Whenever big change comes along, which at this stage in our lives is very frequently, we have to look in the mirror and make real decisions. What major you choose, what organizations you join, where to go abroad, what jobs you pursue or what graduate degrees you aspire to are all necessarily based in decisions about who we think we are.

So what can I say about myself? Well, I've got one thing that I'm pretty sure my friends would use to describe me: I like Bob Dylan.

I'm wearing a Dylan shirt in my headshot to the side there. My freshman year was spent pretty headphone-immersed, and Bob was my main choice.

I can trace the love affair back to sophomore year of high school. One day, before class started, I was listening to a particularly nasty, high-pitched harmonica solo, when the people sitting next to me burst out laughing and asked what the hell I was listening to.

I guess that's a pretty embarrassing little memory, but there was something special about that moment: I felt like a rebel. In college, I have come to the sad realization that liking Bob Dylan doesn't exactly make me a rebel, but it does make me kind of pretentious.

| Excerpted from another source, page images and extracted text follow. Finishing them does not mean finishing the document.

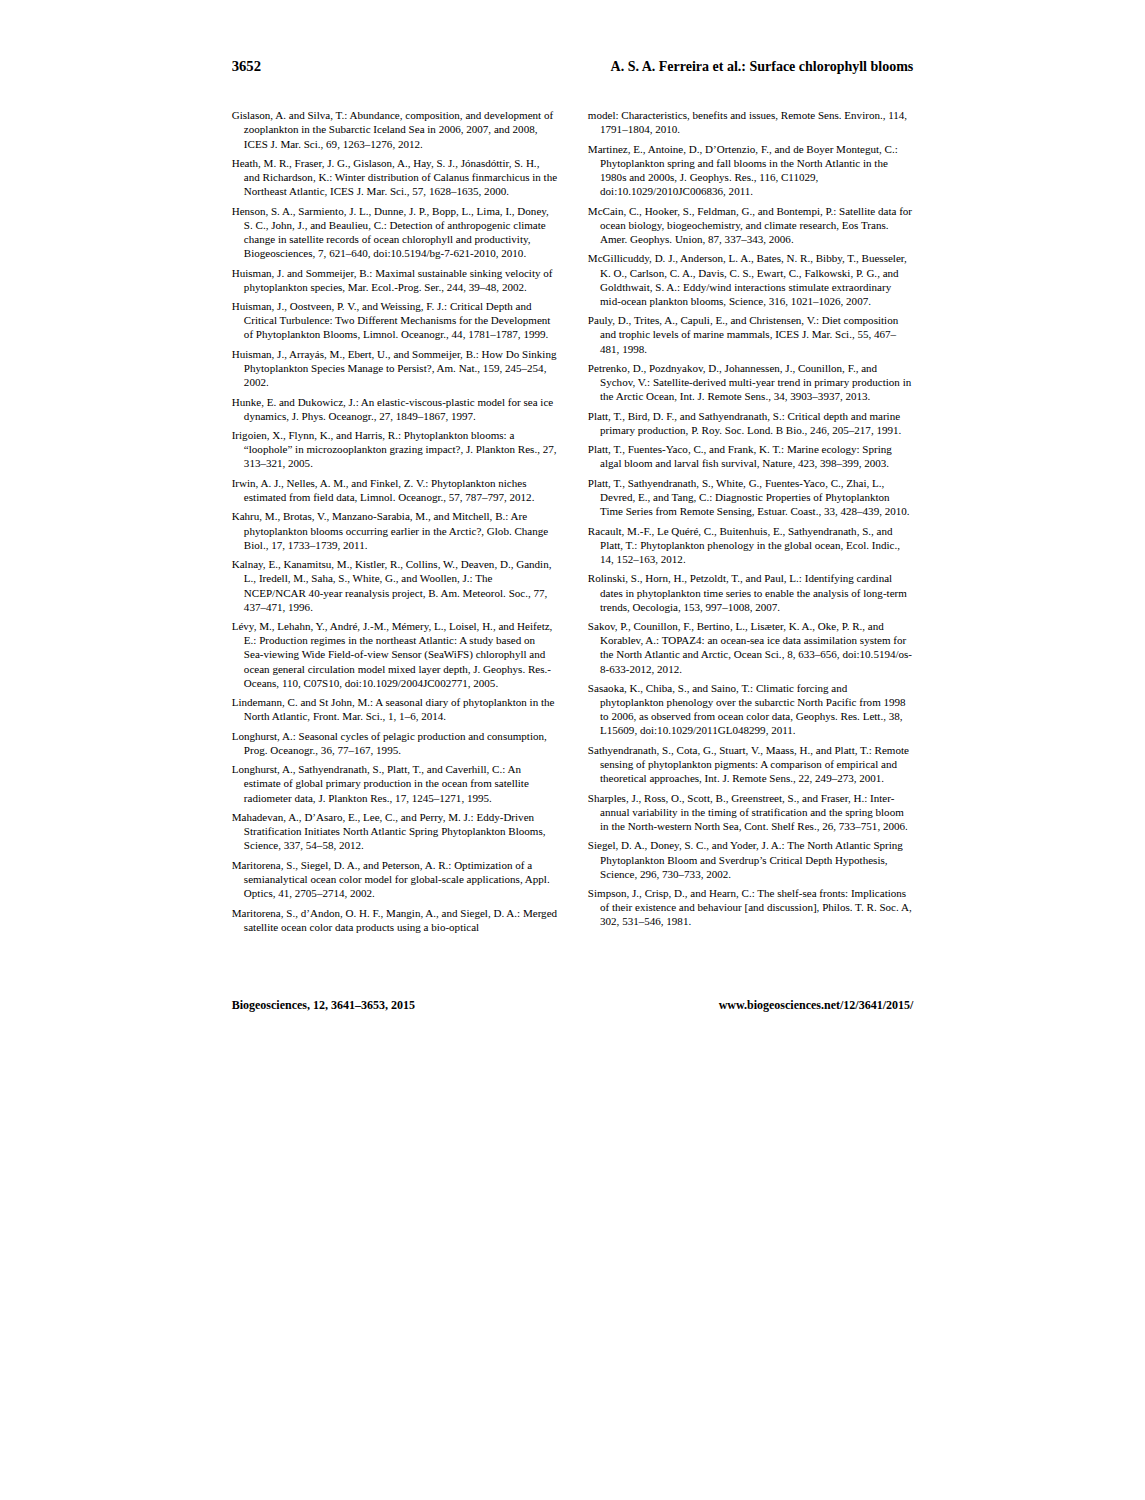3652
A. S. A. Ferreira et al.: Surface chlorophyll blooms
Gislason, A. and Silva, T.: Abundance, composition, and development of zooplankton in the Subarctic Iceland Sea in 2006, 2007, and 2008, ICES J. Mar. Sci., 69, 1263–1276, 2012.
Heath, M. R., Fraser, J. G., Gislason, A., Hay, S. J., Jónasdóttir, S. H., and Richardson, K.: Winter distribution of Calanus finmarchicus in the Northeast Atlantic, ICES J. Mar. Sci., 57, 1628–1635, 2000.
Henson, S. A., Sarmiento, J. L., Dunne, J. P., Bopp, L., Lima, I., Doney, S. C., John, J., and Beaulieu, C.: Detection of anthropogenic climate change in satellite records of ocean chlorophyll and productivity, Biogeosciences, 7, 621–640, doi:10.5194/bg-7-621-2010, 2010.
Huisman, J. and Sommeijer, B.: Maximal sustainable sinking velocity of phytoplankton species, Mar. Ecol.-Prog. Ser., 244, 39–48, 2002.
Huisman, J., Oostveen, P. V., and Weissing, F. J.: Critical Depth and Critical Turbulence: Two Different Mechanisms for the Development of Phytoplankton Blooms, Limnol. Oceanogr., 44, 1781–1787, 1999.
Huisman, J., Arrayás, M., Ebert, U., and Sommeijer, B.: How Do Sinking Phytoplankton Species Manage to Persist?, Am. Nat., 159, 245–254, 2002.
Hunke, E. and Dukowicz, J.: An elastic-viscous-plastic model for sea ice dynamics, J. Phys. Oceanogr., 27, 1849–1867, 1997.
Irigoien, X., Flynn, K., and Harris, R.: Phytoplankton blooms: a “loophole” in microzooplankton grazing impact?, J. Plankton Res., 27, 313–321, 2005.
Irwin, A. J., Nelles, A. M., and Finkel, Z. V.: Phytoplankton niches estimated from field data, Limnol. Oceanogr., 57, 787–797, 2012.
Kahru, M., Brotas, V., Manzano-Sarabia, M., and Mitchell, B.: Are phytoplankton blooms occurring earlier in the Arctic?, Glob. Change Biol., 17, 1733–1739, 2011.
Kalnay, E., Kanamitsu, M., Kistler, R., Collins, W., Deaven, D., Gandin, L., Iredell, M., Saha, S., White, G., and Woollen, J.: The NCEP/NCAR 40-year reanalysis project, B. Am. Meteorol. Soc., 77, 437–471, 1996.
Lévy, M., Lehahn, Y., André, J.-M., Mémery, L., Loisel, H., and Heifetz, E.: Production regimes in the northeast Atlantic: A study based on Sea-viewing Wide Field-of-view Sensor (SeaWiFS) chlorophyll and ocean general circulation model mixed layer depth, J. Geophys. Res.-Oceans, 110, C07S10, doi:10.1029/2004JC002771, 2005.
Lindemann, C. and St John, M.: A seasonal diary of phytoplankton in the North Atlantic, Front. Mar. Sci., 1, 1–6, 2014.
Longhurst, A.: Seasonal cycles of pelagic production and consumption, Prog. Oceanogr., 36, 77–167, 1995.
Longhurst, A., Sathyendranath, S., Platt, T., and Caverhill, C.: An estimate of global primary production in the ocean from satellite radiometer data, J. Plankton Res., 17, 1245–1271, 1995.
Mahadevan, A., D’Asaro, E., Lee, C., and Perry, M. J.: Eddy-Driven Stratification Initiates North Atlantic Spring Phytoplankton Blooms, Science, 337, 54–58, 2012.
Maritorena, S., Siegel, D. A., and Peterson, A. R.: Optimization of a semianalytical ocean color model for global-scale applications, Appl. Optics, 41, 2705–2714, 2002.
Maritorena, S., d’Andon, O. H. F., Mangin, A., and Siegel, D. A.: Merged satellite ocean color data products using a bio-optical
model: Characteristics, benefits and issues, Remote Sens. Environ., 114, 1791–1804, 2010.
Martinez, E., Antoine, D., D’Ortenzio, F., and de Boyer Montegut, C.: Phytoplankton spring and fall blooms in the North Atlantic in the 1980s and 2000s, J. Geophys. Res., 116, C11029, doi:10.1029/2010JC006836, 2011.
McCain, C., Hooker, S., Feldman, G., and Bontempi, P.: Satellite data for ocean biology, biogeochemistry, and climate research, Eos Trans. Amer. Geophys. Union, 87, 337–343, 2006.
McGillicuddy, D. J., Anderson, L. A., Bates, N. R., Bibby, T., Buesseler, K. O., Carlson, C. A., Davis, C. S., Ewart, C., Falkowski, P. G., and Goldthwait, S. A.: Eddy/wind interactions stimulate extraordinary mid-ocean plankton blooms, Science, 316, 1021–1026, 2007.
Pauly, D., Trites, A., Capuli, E., and Christensen, V.: Diet composition and trophic levels of marine mammals, ICES J. Mar. Sci., 55, 467–481, 1998.
Petrenko, D., Pozdnyakov, D., Johannessen, J., Counillon, F., and Sychov, V.: Satellite-derived multi-year trend in primary production in the Arctic Ocean, Int. J. Remote Sens., 34, 3903–3937, 2013.
Platt, T., Bird, D. F., and Sathyendranath, S.: Critical depth and marine primary production, P. Roy. Soc. Lond. B Bio., 246, 205–217, 1991.
Platt, T., Fuentes-Yaco, C., and Frank, K. T.: Marine ecology: Spring algal bloom and larval fish survival, Nature, 423, 398–399, 2003.
Platt, T., Sathyendranath, S., White, G., Fuentes-Yaco, C., Zhai, L., Devred, E., and Tang, C.: Diagnostic Properties of Phytoplankton Time Series from Remote Sensing, Estuar. Coast., 33, 428–439, 2010.
Racault, M.-F., Le Quéré, C., Buitenhuis, E., Sathyendranath, S., and Platt, T.: Phytoplankton phenology in the global ocean, Ecol. Indic., 14, 152–163, 2012.
Rolinski, S., Horn, H., Petzoldt, T., and Paul, L.: Identifying cardinal dates in phytoplankton time series to enable the analysis of long-term trends, Oecologia, 153, 997–1008, 2007.
Sakov, P., Counillon, F., Bertino, L., Lisæter, K. A., Oke, P. R., and Korablev, A.: TOPAZ4: an ocean-sea ice data assimilation system for the North Atlantic and Arctic, Ocean Sci., 8, 633–656, doi:10.5194/os-8-633-2012, 2012.
Sasaoka, K., Chiba, S., and Saino, T.: Climatic forcing and phytoplankton phenology over the subarctic North Pacific from 1998 to 2006, as observed from ocean color data, Geophys. Res. Lett., 38, L15609, doi:10.1029/2011GL048299, 2011.
Sathyendranath, S., Cota, G., Stuart, V., Maass, H., and Platt, T.: Remote sensing of phytoplankton pigments: A comparison of empirical and theoretical approaches, Int. J. Remote Sens., 22, 249–273, 2001.
Sharples, J., Ross, O., Scott, B., Greenstreet, S., and Fraser, H.: Inter-annual variability in the timing of stratification and the spring bloom in the North-western North Sea, Cont. Shelf Res., 26, 733–751, 2006.
Siegel, D. A., Doney, S. C., and Yoder, J. A.: The North Atlantic Spring Phytoplankton Bloom and Sverdrup’s Critical Depth Hypothesis, Science, 296, 730–733, 2002.
Simpson, J., Crisp, D., and Hearn, C.: The shelf-sea fronts: Implications of their existence and behaviour [and discussion], Philos. T. R. Soc. A, 302, 531–546, 1981.
Biogeosciences, 12, 3641–3653, 2015
www.biogeosciences.net/12/3641/2015/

That's something, I guess.

But I don't think I'm nearly as pretentious as I once was, and, sad as it is to say, Dylan doesn't mean as much to me as he once did. There are things that define very specific stages in our lives and can never mean the same to us again. Its true of music and movies, of course, but it is also true of friends and relationships: people change.

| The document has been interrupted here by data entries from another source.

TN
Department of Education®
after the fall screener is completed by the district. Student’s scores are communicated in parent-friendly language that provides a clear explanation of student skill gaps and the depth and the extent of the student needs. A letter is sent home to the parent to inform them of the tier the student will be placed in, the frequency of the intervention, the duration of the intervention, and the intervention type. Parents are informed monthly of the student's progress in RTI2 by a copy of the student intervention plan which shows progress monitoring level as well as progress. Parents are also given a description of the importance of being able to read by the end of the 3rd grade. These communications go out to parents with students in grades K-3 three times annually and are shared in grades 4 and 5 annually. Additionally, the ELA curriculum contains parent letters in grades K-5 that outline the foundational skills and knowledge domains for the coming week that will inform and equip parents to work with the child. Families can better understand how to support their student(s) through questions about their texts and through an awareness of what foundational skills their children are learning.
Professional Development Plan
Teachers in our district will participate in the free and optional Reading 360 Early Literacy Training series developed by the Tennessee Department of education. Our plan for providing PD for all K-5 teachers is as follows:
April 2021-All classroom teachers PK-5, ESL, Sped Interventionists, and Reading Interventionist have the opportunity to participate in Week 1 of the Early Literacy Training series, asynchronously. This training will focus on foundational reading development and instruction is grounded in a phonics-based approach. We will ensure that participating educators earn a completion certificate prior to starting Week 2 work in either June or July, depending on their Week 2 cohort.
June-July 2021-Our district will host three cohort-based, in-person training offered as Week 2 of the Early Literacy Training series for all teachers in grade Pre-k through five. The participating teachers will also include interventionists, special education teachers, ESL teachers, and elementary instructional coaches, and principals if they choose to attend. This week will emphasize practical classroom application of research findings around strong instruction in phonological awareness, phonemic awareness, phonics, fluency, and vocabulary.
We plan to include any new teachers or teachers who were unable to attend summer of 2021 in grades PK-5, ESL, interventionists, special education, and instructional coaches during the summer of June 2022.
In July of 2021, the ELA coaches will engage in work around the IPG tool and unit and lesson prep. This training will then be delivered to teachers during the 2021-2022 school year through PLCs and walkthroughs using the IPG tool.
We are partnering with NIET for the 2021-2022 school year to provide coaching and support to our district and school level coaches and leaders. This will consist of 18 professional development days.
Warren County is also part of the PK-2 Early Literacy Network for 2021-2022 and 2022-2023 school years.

In the moment everything seems permanent, and only afterwards do we realize how ephemeral even the most important things are.

That's okay, and, honestly, it's necessary to survive. The Bible states (and I'm paraphrasing); "whatever your hands find to do, do it well."

That's my outlook on things right now. I honestly have no idea where I'm going to be in six months. I don't know what my preoccupations will be or with what group of people I'll be spending my time, but I know that I'll throw myself into whatever I find.

I know some of you, even those younger than me, already know what you want the rest of your lives to look like. I am envious in many ways, but that is not my fate.

Because the whole world is out there, waiting to be grabbed. I'm excited to throw myself into something new and different, though it will probably only be for a couple of years. Maybe I'll even try something unconventional while I'm at it.

Now, if the next few years aren't as useful to my professional development as they might be, that's just fine. Right now, I'm more worried about my development as a human. If I experience a few things that I wouldn't put on my resume 30 years down the road, or even on my tombstone, I'm all right with that.

In Woody Allen's "Crimes and Misdemeanors," Professor Levy states, "We're all faced throughout our lives with agonizing decisions, moral choices. Some are on a grand scale, most of these choices are on lesser points. But we define ourselves by the choices we have made. We are, in fact, the sum total of our choices."

So, if things fade, if Dylan fades today and Allen fades a year from now, the enormity of what they have meant to me and of my choice to love them both will always define me in some way, obvious or hidden.

Jordan Everson is a Trinity senior. This is his final column of the semester.